What you should do: Locate "October 2024" in the data below, then output the line it is on and all following lines through the last, word for word. Skip any pictures.

⁂

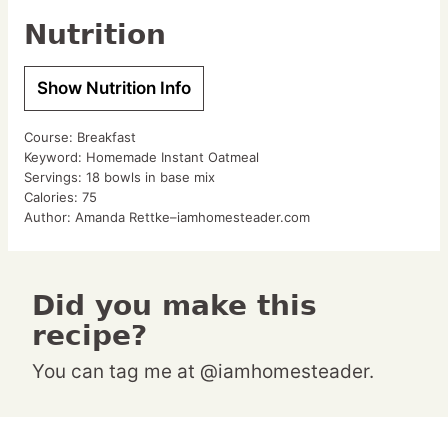
Nutrition
Show Nutrition Info
Course:
Breakfast
Keyword:
Homemade Instant Oatmeal
Servings:
18
bowls in base mix
Calories:
75
Author:
Amanda Rettke–iamhomesteader.com
Did you make this
recipe?
You can tag me at @iamhomesteader.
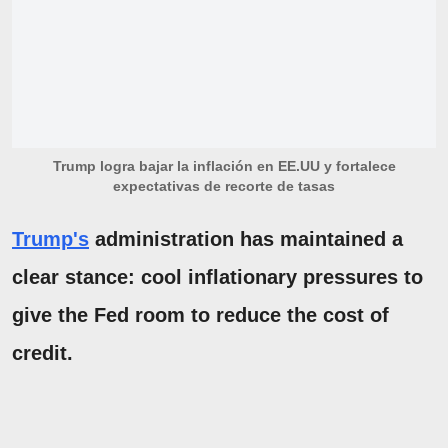
Trump logra bajar la inflación en EE.UU y fortalece
expectativas de recorte de tasas
Trump's
administration has maintained a
clear stance: cool inflationary pressures to
give the Fed room to reduce the cost of
credit.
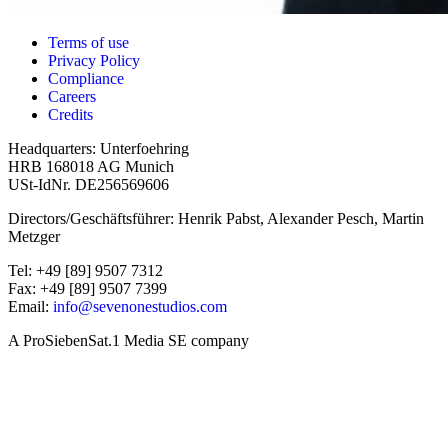
Terms of use
Privacy Policy
Compliance
Careers
Credits
Headquarters: Unterfoehring
HRB 168018 AG Munich
USt-IdNr. DE256569606
Directors/Geschäftsführer: Henrik Pabst, Alexander Pesch, Martin
Metzger
Tel: +49 [89] 9507 7312
Fax: +49 [89] 9507 7399
Email:
info@sevenonestudios.com
A ProSiebenSat.1 Media SE company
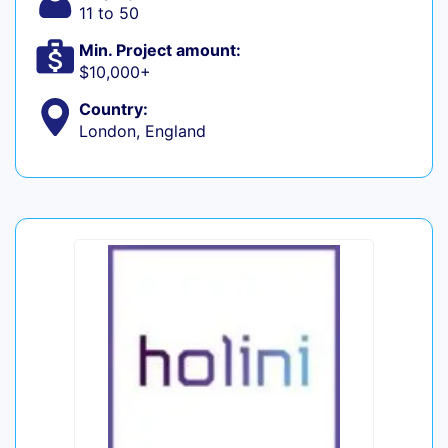
11 to 50
Min. Project amount:
$10,000+
Country:
London, England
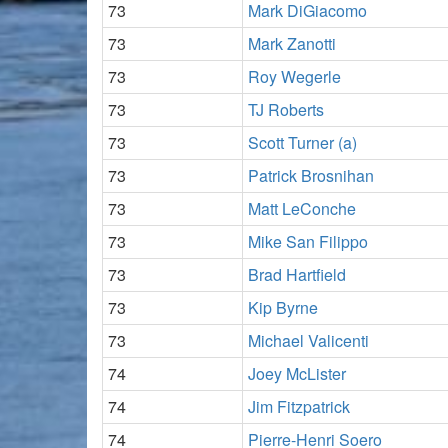
73
Mark DiGiacomo
73
Mark Zanotti
73
Roy Wegerle
73
TJ Roberts
73
Scott Turner (a)
73
Patrick Brosnihan
73
Matt LeConche
73
Mike San Filippo
73
Brad Hartfield
73
Kip Byrne
73
Michael Valicenti
74
Joey McLister
74
Jim Fitzpatrick
74
Pierre-Henri Soero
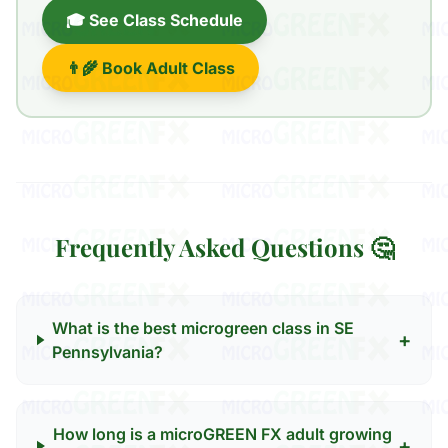
🎓 See Class Schedule
👨‍🌾 Book Adult Class
Frequently Asked Questions 🤔
What is the best microgreen class in SE
+
Pennsylvania?
How long is a microGREEN FX adult growing
+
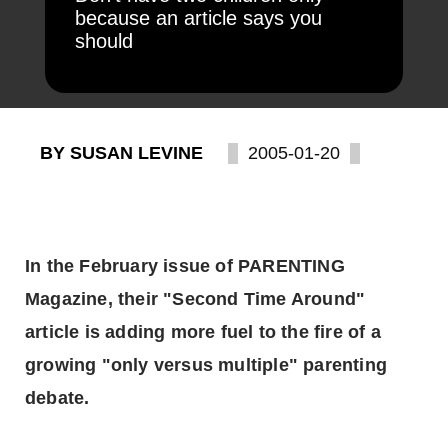
because an article says you
should
BY SUSAN LEVINE
2005-01-20
In the February issue of PARENTING
Magazine, their "Second Time Around"
article is adding more fuel to the fire of a
growing "only versus multiple" parenting
debate.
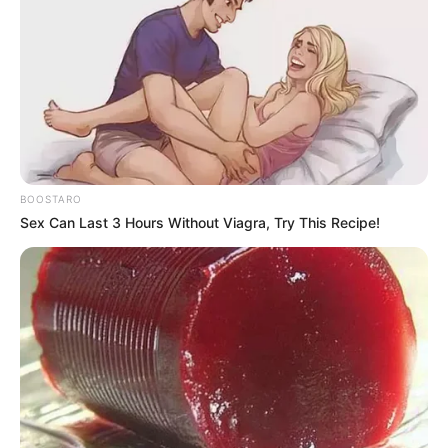
BOOSTARO
Sex Can Last 3 Hours Without Viagra, Try This Recipe!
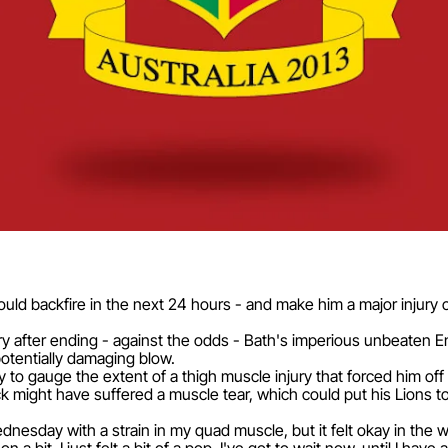
ould backfire in the next 24 hours - and make him a major injury c
y after ending - against the odds - Bath's imperious unbeaten En
otentially damaging blow.
to gauge the extent of a thigh muscle injury that forced him off
-back might have suffered a muscle tear, which could put his Lions
Wednesday with a strain in my quad muscle, but it felt okay in the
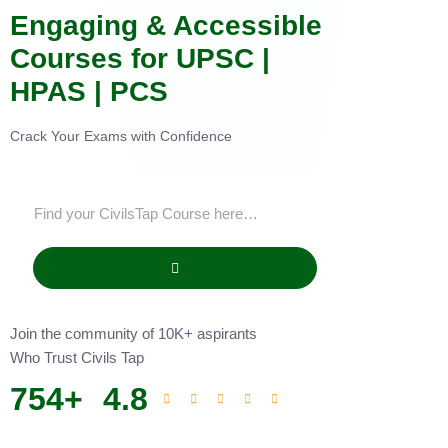
Engaging & Accessible
Courses for UPSC |
HPAS | PCS
Crack Your Exams with Confidence
Join the community of 10K+ aspirants
Who Trust Civils Tap
754
+
4.8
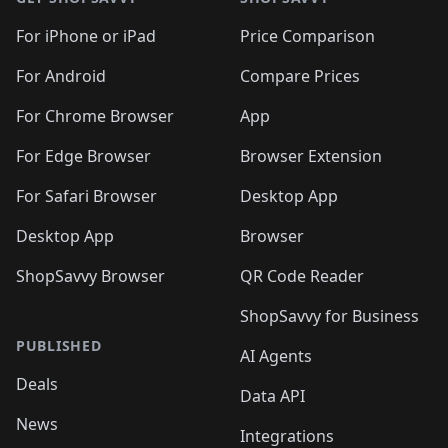
For iPhone or iPad
Price Comparison
For Android
Compare Prices
For Chrome Browser
App
For Edge Browser
Browser Extension
For Safari Browser
Desktop App
Desktop App
Browser
ShopSavvy Browser
QR Code Reader
ShopSavvy for Business
PUBLISHED
AI Agents
Deals
Data API
News
Integrations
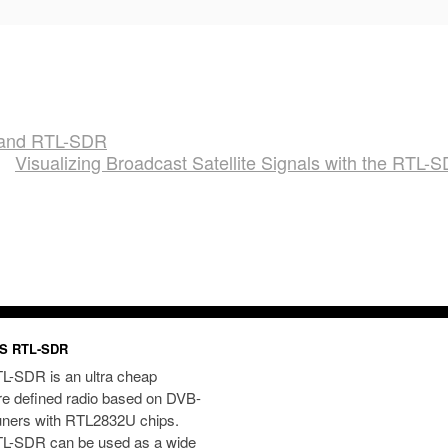
i and RTL-SDR
Visualizing Broadcast Satellite Signals with the RTL-
S RTL-SDR
L-SDR is an ultra cheap
re defined radio based on DVB-
uners with RTL2832U chips.
L-SDR can be used as a wide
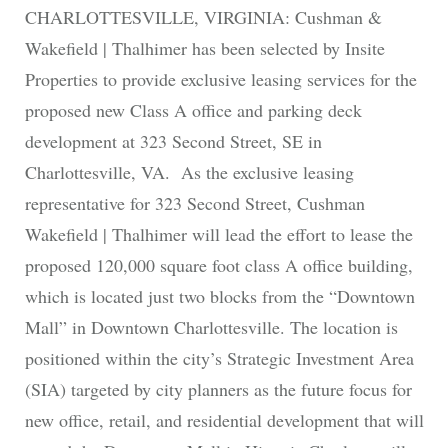
CHARLOTTESVILLE, VIRGINIA: Cushman &
Wakefield | Thalhimer has been selected by Insite
Properties to provide exclusive leasing services for the
proposed new Class A office and parking deck
development at 323 Second Street, SE in
Charlottesville, VA. As the exclusive leasing
representative for 323 Second Street, Cushman
Wakefield | Thalhimer will lead the effort to lease the
proposed 120,000 square foot class A office building,
which is located just two blocks from the “Downtown
Mall” in Downtown Charlottesville. The location is
positioned within the city’s Strategic Investment Area
(SIA) targeted by city planners as the future focus for
new office, retail, and residential development that will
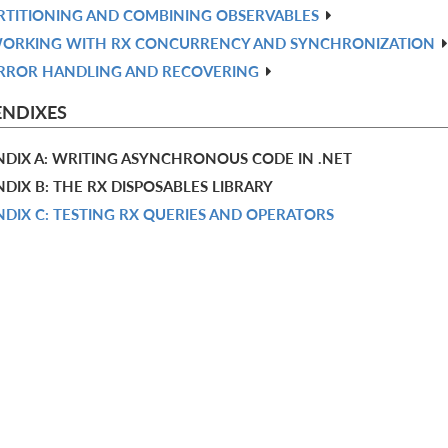
RTITIONING AND COMBINING OBSERVABLES
ORKING WITH RX CONCURRENCY AND SYNCHRONIZATION
RROR HANDLING AND RECOVERING
ENDIXES
NDIX A: WRITING ASYNCHRONOUS CODE IN .NET
DIX B: THE RX DISPOSABLES LIBRARY
DIX C: TESTING RX QUERIES AND OPERATORS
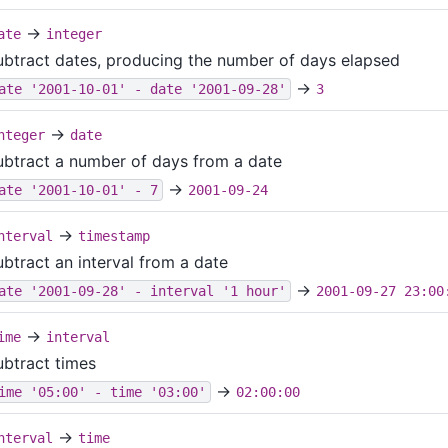
→
ate
integer
ubtract dates, producing the number of days elapsed
→
ate '2001-10-01' - date '2001-09-28'
3
→
nteger
date
ubtract a number of days from a date
→
ate '2001-10-01' - 7
2001-09-24
→
nterval
timestamp
ubtract an interval from a date
→
ate '2001-09-28' - interval '1 hour'
2001-09-27 23:00
→
ime
interval
ubtract times
→
ime '05:00' - time '03:00'
02:00:00
→
nterval
time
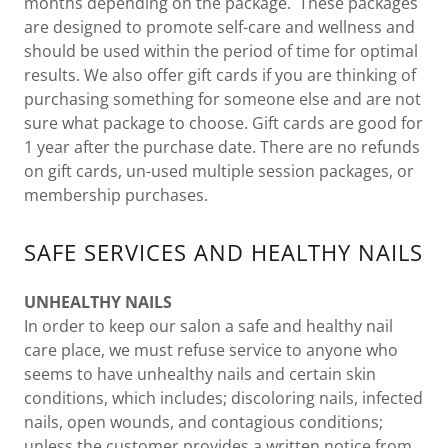
months depending on the package. These packages
are designed to promote self-care and wellness and
should be used within the period of time for optimal
results. We also offer gift cards if you are thinking of
purchasing something for someone else and are not
sure what package to choose. Gift cards are good for
1 year after the purchase date. There are no refunds
on gift cards, un-used multiple session packages, or
membership purchases.
SAFE SERVICES AND HEALTHY NAILS
UNHEALTHY NAILS
In order to keep our salon a safe and healthy nail
care place, we must refuse service to anyone who
seems to have unhealthy nails and certain skin
conditions, which includes; discoloring nails, infected
nails, open wounds, and contagious conditions;
unless the customer provides a written notice from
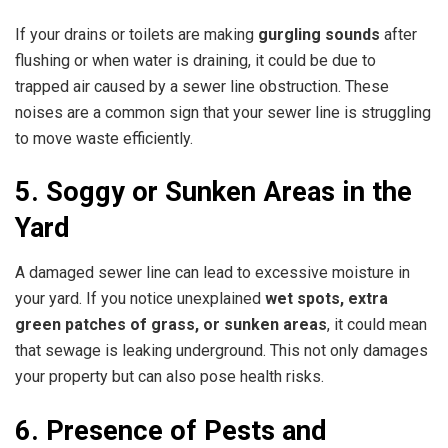
If your drains or toilets are making
gurgling sounds
after
flushing or when water is draining, it could be due to
trapped air caused by a sewer line obstruction. These
noises are a common sign that your sewer line is struggling
to move waste efficiently.
5. Soggy or Sunken Areas in the
Yard
A damaged sewer line can lead to excessive moisture in
your yard. If you notice unexplained
wet spots, extra
green patches of grass, or sunken areas
, it could mean
that sewage is leaking underground. This not only damages
your property but can also pose health risks.
6. Presence of Pests and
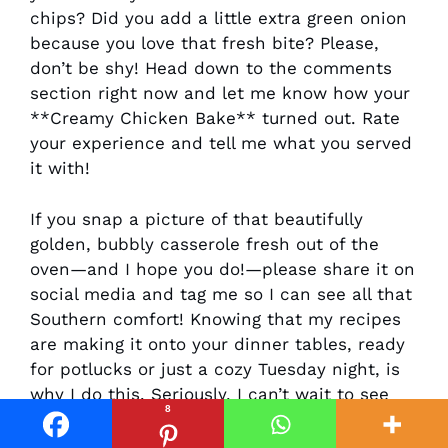
chips? Did you add a little extra green onion
because you love that fresh bite? Please,
don’t be shy! Head down to the comments
section right now and let me know how your
**Creamy Chicken Bake** turned out. Rate
your experience and tell me what you served
it with!
If you snap a picture of that beautifully
golden, bubbly casserole fresh out of the
oven—and I hope you do!—please share it on
social media and tag me so I can see all that
Southern comfort! Knowing that my recipes
are making it onto your dinner tables, ready
for potlucks or just a cozy Tuesday night, is
why I do this. Seriously, I can’t wait to see
8
what you create! And hey, while you’re here,
if you still have room for one more creamy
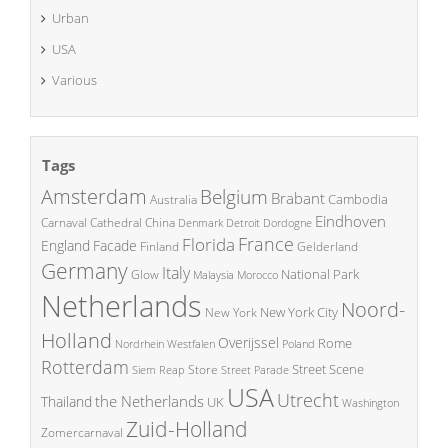
Urban
USA
Various
Tags
Amsterdam
Belgium
Brabant
Cambodia
Australia
Eindhoven
China
Carnaval
Cathedral
Denmark
Detroit
Dordogne
France
Florida
England
Facade
Finland
Gelderland
Germany
Italy
National Park
Glow
Malaysia
Morocco
Netherlands
Noord-
New York City
New York
Holland
Overijssel
Rome
Poland
Nordrhein Westfalen
Rotterdam
Street Scene
Store
Siem Reap
Street Parade
USA
Utrecht
the Netherlands
Thailand
UK
Washington
Zuid-Holland
Zomercarnaval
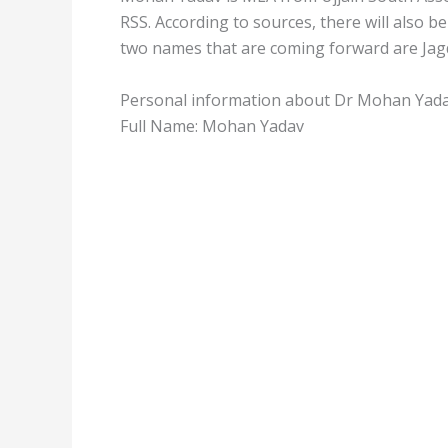
RSS. According to sources, there will also 
two names that are coming forward are Jag
Personal information about Dr Mohan Yad
Full Name: Mohan Yadav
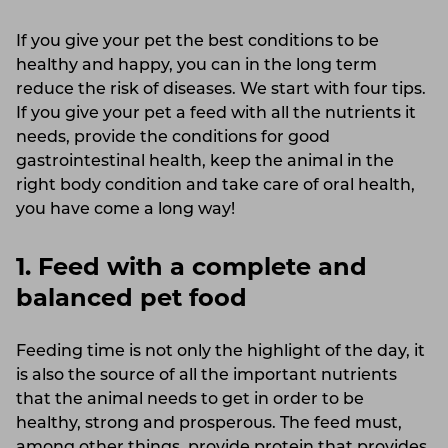
If you give your pet the best conditions to be
healthy and happy, you can in the long term
reduce the risk of diseases. We start with four tips.
If you give your pet a feed with all the nutrients it
needs, provide the conditions for good
gastrointestinal health, keep the animal in the
right body condition and take care of oral health,
you have come a long way!
1. Feed with a complete and
balanced pet food
Feeding time is not only the highlight of the day, it
is also the source of all the important nutrients
that the animal needs to get in order to be
healthy, strong and prosperous. The feed must,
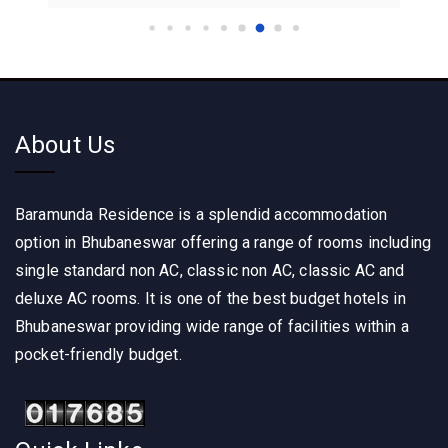
About Us
Baramunda Residence is a splendid accommodation
option in Bhubaneswar offering a range of rooms including
single standard non AC, classic non AC, classic AC and
deluxe AC rooms. It is one of the best budget hotels in
Bhubaneswar providing wide range of facilities within a
pocket-friendly budget.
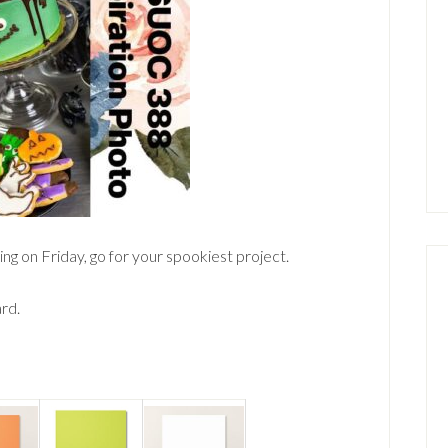
ng on Friday, go for your spookiest project.
ard.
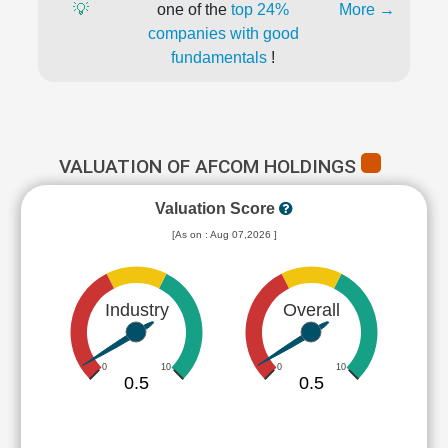
💡
one of the
top 24%
More →
companies with good
fundamentals
!
VALUATION OF AFCOM HOLDINGS
Valuation Score
[As on : Aug 07,2026 ]
Industry
Overall
0
10
0
10
0.5
0.5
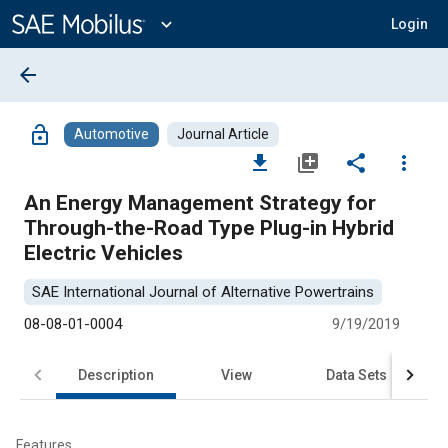
Main
Content
expand_more
Login
arrow_back
lock_open
Automotive
Journal Article
file_download
library_add
share
more_vert
An Energy Management Strategy for
Through-the-Road Type Plug-in Hybrid
Electric Vehicles
SAE International Journal of Alternative Powertrains
08-08-01-0004
9/19/2019
Description
View
Data Sets
R
Features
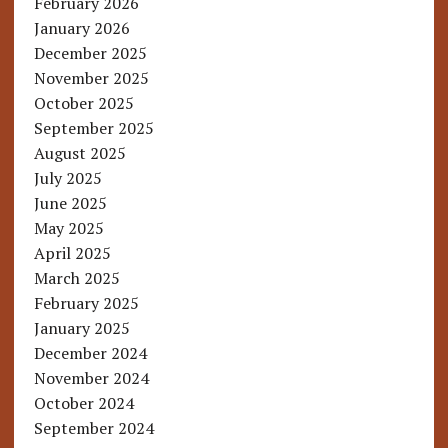
February 2026
January 2026
December 2025
November 2025
October 2025
September 2025
August 2025
July 2025
June 2025
May 2025
April 2025
March 2025
February 2025
January 2025
December 2024
November 2024
October 2024
September 2024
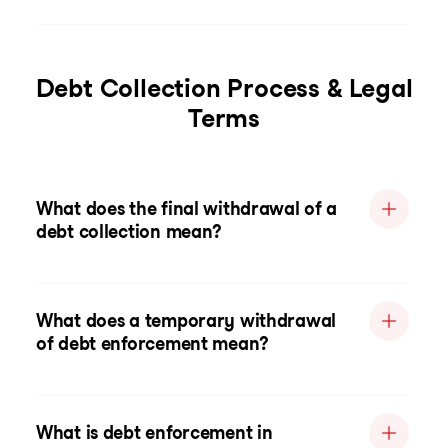
Debt Collection Process & Legal
Terms
What does the final withdrawal of a
debt collection mean?
What does a temporary withdrawal
of debt enforcement mean?
What is debt enforcement in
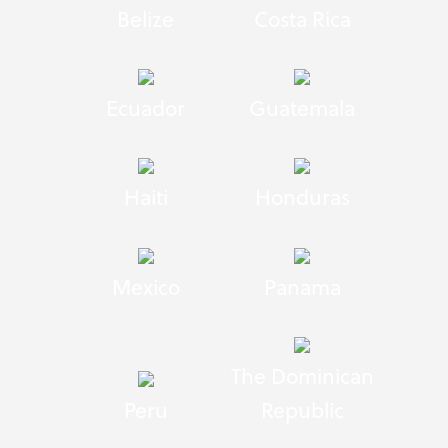
Belize
Costa Rica
Ecuador
Guatemala
Haiti
Honduras
Mexico
Panama
The Dominican
Peru
Republic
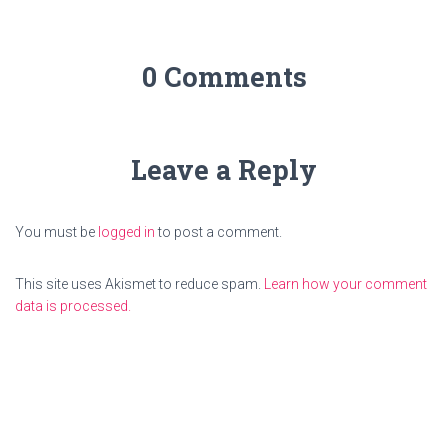
0 Comments
Leave a Reply
You must be
logged in
to post a comment.
This site uses Akismet to reduce spam.
Learn how your comment
data is processed.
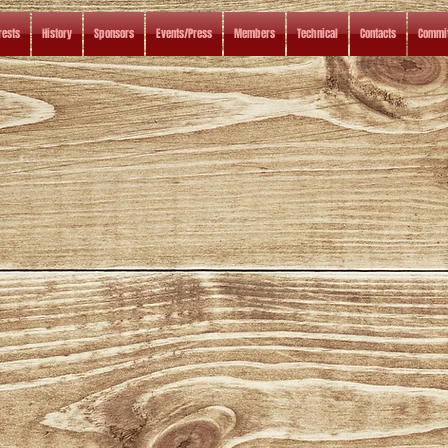
rests
History
Sponsors
Events/Press
Members
Technical
Contacts
Commit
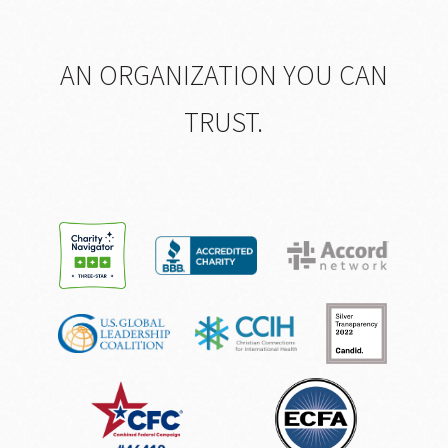
AN ORGANIZATION YOU CAN
TRUST.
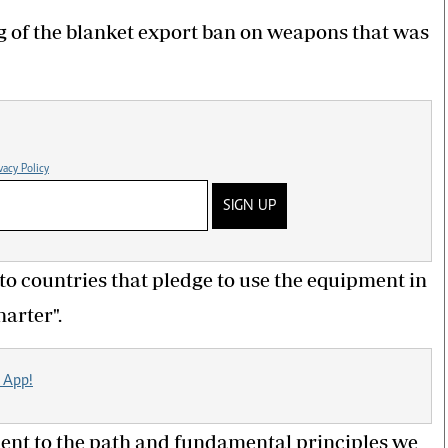
g of the blanket export ban on weapons that was
vacy Policy
SIGN UP
 to countries that pledge to use the equipment in
arter".
 App!
ent to the path and fundamental principles we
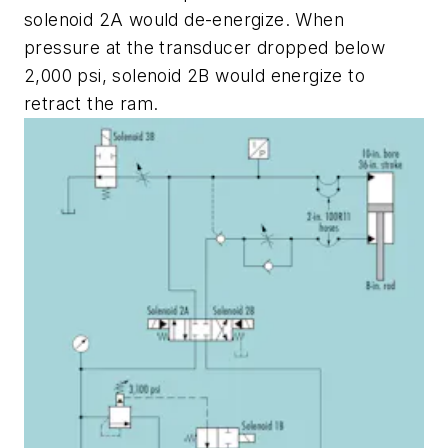
solenoid
2A
would de-energize. When
pressure at the transducer dropped below
2,000 psi, solenoid
2B
would energize to
retract the ram.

⁂

Answer to the problem:
October 2024
September 2024
Debt Collection Process & Legal
Terms
What does the final withdrawal of a
debt collection mean?
What does a temporary withdrawal
of debt enforcement mean?
What is debt enforcement in
Belize
Costa Rica
Ecuador
Guatemala
Haiti
Honduras
Mexico
Panama
The Dominican
Peru
Republic
0 Comments
Leave a Reply
You must be
logged in
to post a comment.
This site uses Akismet to reduce spam.
Learn how your comment
data is processed.
rests
History
Sponsors
Events/Press
Members
Technical
Contacts
Commit
AN ORGANIZATION YOU CAN
TRUST.
g of the blanket export ban on weapons that was
vacy Policy
SIGN UP
 to countries that pledge to use the equipment in
arter".
 App!
ent to the path and fundamental principles we
solenoid
2A
would de-energize. When
pressure at the transducer dropped below
2,000 psi, solenoid
2B
would energize to
retract the ram.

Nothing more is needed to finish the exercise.